Errors you may see while maintaining iRedMail server

Postfix

Intended policy rejection, please try again later

Sample error message in Postfix log file:

Jul 24 06:43:08 mx0 postfix/smtpd[12719]: NOQUEUE: reject: RCPT from sender.com[xx.xx.xx.xx]: 451 4.7.1 recipient@my-domain.com: Recipient address rejected: Intentional policy rejection, please try again later; from=sender@sender-domain.com to=recipient@my-domain.com proto=SMTP helo=

This error is caused by greylisting service, sender server will retry to deliver the same email, and your server will accept it after few retries.

Sender address rejected: not logged in

Sample error message in Postfix log file:

Jun 24 11:57:13 mx1 postfix/smtpd[2667]: NOQUEUE: reject: RCPT from mail.mydomain.com[1.2.3.4]: 553 5.7.1 <sombody@my-domain.com>: Sender address rejected: not logged in; from=<sombody@my-domain.com> to=<receipent@receipentdomain.com> proto=ESMTP helo=<client_helo.com>

This error is caused by incorrectly configured mail client application, not a server issue.

All mail users are forced to perform SMTP auth before sending email, so you must configure your mail client applications (Outlook, Thunderbird, ...) to enable SMTP authentication.
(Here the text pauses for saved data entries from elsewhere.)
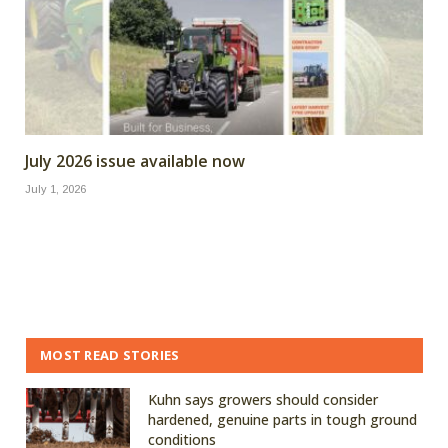
July 2026 issue available now
July 1, 2026
MOST READ STORIES
Kuhn says growers should consider
hardened, genuine parts in tough ground
conditions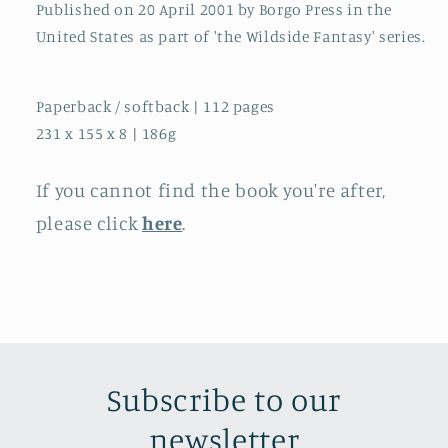
Published on 20 April 2001 by Borgo Press in the
United States as part of 'the Wildside Fantasy' series.
Paperback / softback | 112 pages
231 x 155 x 8 | 186g
If you cannot find the book you're after,
please click
here
.
Subscribe to our
newsletter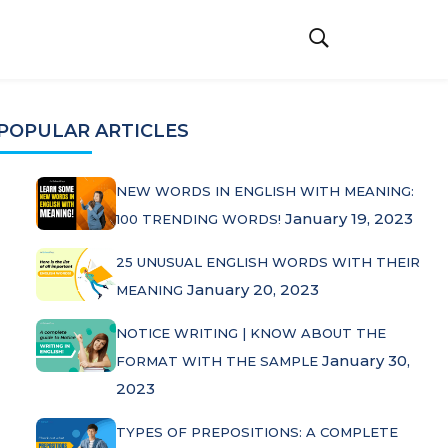
POPULAR ARTICLES
NEW WORDS IN ENGLISH WITH MEANING:
January 19, 2023
100 TRENDING WORDS!
25 UNUSUAL ENGLISH WORDS WITH THEIR
January 20, 2023
MEANING
NOTICE WRITING | KNOW ABOUT THE
January 30,
FORMAT WITH THE SAMPLE
2023
TYPES OF PREPOSITIONS: A COMPLETE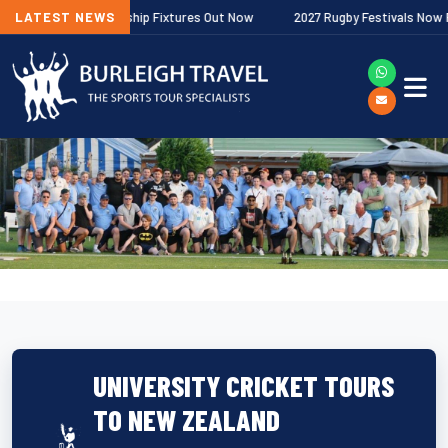
agher Premiership Fixtures Out Now
LATEST NEWS
2027 Rugby Festivals Now Release
UNIVERSITY CRICKET TOURS
TO NEW ZEALAND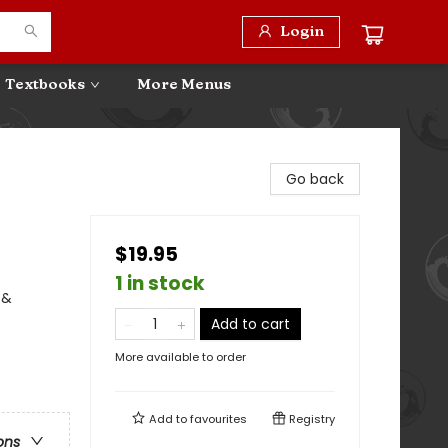
Login
Textbooks
More Menus
Go back
$19.95
1 in stock
 &
Add to cart
More available to order
Add to
favourites
Registry
ons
Sender address rejected: not owned by user user@domain.ltd

This error is caused by restriction rule reject_sender_login_mismatch in Postfix parameter smtpd_recipient_restrictions, in file /etc/postfix/main.cf:

smtpd_recipient_restrictions =
    ...
    reject_sender_login_mismatch,
    ...

It will reject the request when $smtpd_sender_login_maps specifies an owner for the MAIL FROM address, but the client is not (SASL) logged in as that MAIL FROM address owner; or when the client is (SASL) logged in, but the client login name doesn't own the MAIL FROM address according to $smtpd_sender_login_maps. Check manual page of Postfix configuration file for more details.
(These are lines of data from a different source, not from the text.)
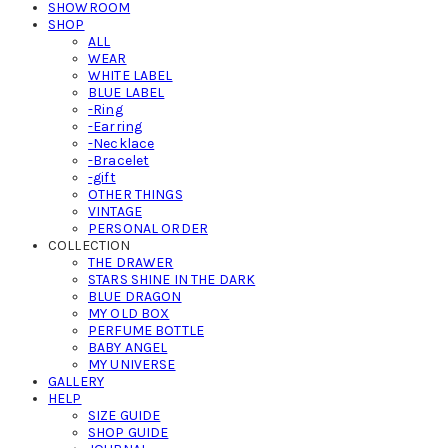
SHOWROOM
SHOP
ALL
WEAR
WHITE LABEL
BLUE LABEL
-Ring
-Earring
-Necklace
-Bracelet
-gift
OTHER THINGS
VINTAGE
PERSONAL ORDER
COLLECTION
THE DRAWER
STARS SHINE IN THE DARK
BLUE DRAGON
MY OLD BOX
PERFUME BOTTLE
BABY ANGEL
MY UNIVERSE
GALLERY
HELP
SIZE GUIDE
SHOP GUIDE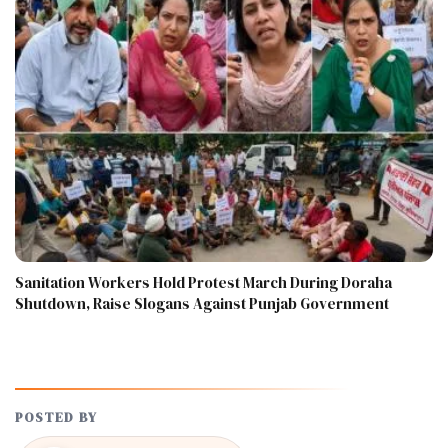
Sanitation Workers Hold Protest March During Doraha
Shutdown, Raise Slogans Against Punjab Government
POSTED BY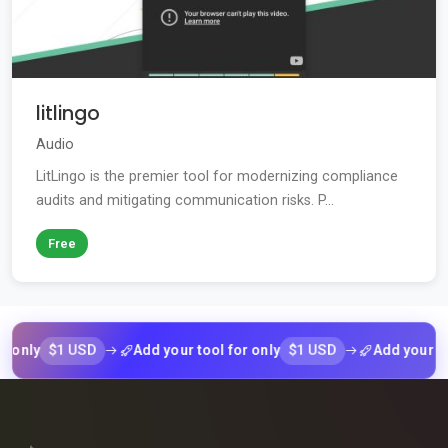
litlingo
Audio
LitLingo is the premier tool for modernizing compliance
audits and mitigating communication risks. P...
Free
$1 USD
$1 USD
y
Add your tool for only
Add your tool fo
Removing reject_sender_login_mismatch and restarting Postfix service fixes this issue.

Note

If you want to allow some users to send as other users, or allow all users to send as their alias addresses, or allow member of mail list/alias to send as mail list/alias, you should try iRedAPD plugin reject_sender_login_mismatch instead (requires iRedAPD-1.4.4 or later releases).

Read comments in file /opt/iredapd/plugins/reject_sender_login_mismatch.py, then enable it in iRedAPD config file /opt/iredapd/settings.py (plugins =), restart iRedAPD service. That's all.

unreasonable virtual_alias_maps map expansion size for user@domain.com

Sample error message in Postfix log file:

Feb 11 19:59:06 mail postfix/cleanup[30575]: warning: 23C334232FB3: unreasonable virtual_alias_maps map expansion size for user@domain.com -- deferring delivery

It means the maximal number of addresses that virtual alias expansion produces from each original recipient exceeds hard limit, please either increase the hard limit (default is 1000), or reduce alias members.

To increase the limit to, for example, 1500, please add below setting in Postfix config file /etc/postfix/main.cf:

virtual_alias_expansion_limit = 1500

Reference: Postfix Configuration Parameters

Helo command rejected: ACCESS DENIED. Your email was rejected because the sending mail server does not identify itself correctly (.local)

It means sender mail server uses a FQDN hostname which ends with .local as HELO identity. .local is not a valid top level domain name, and all mail servers should use a valid domain name which is resolvable from DNS query.

Two solutions:

  1. Temporarily remove this HELO check rule on YOUR server, in file /etc/postfix/helo_access.pcre (Linux/OpenBSD) or /usr/local/etc/postfix/helo_access.pcre (FreeBSD), then reload Postfix service.
  2. Ask sender server system administrator to correct their HELO identity, they will experience same issue while sending email to others.

Amavisd

connect to 127.0.0.1[127.0.0.1]:10024: Connection refused

This error means Amavisd service is not running, please try to start it first.

After restarted amavisd service, please check its log file to make sure it's running.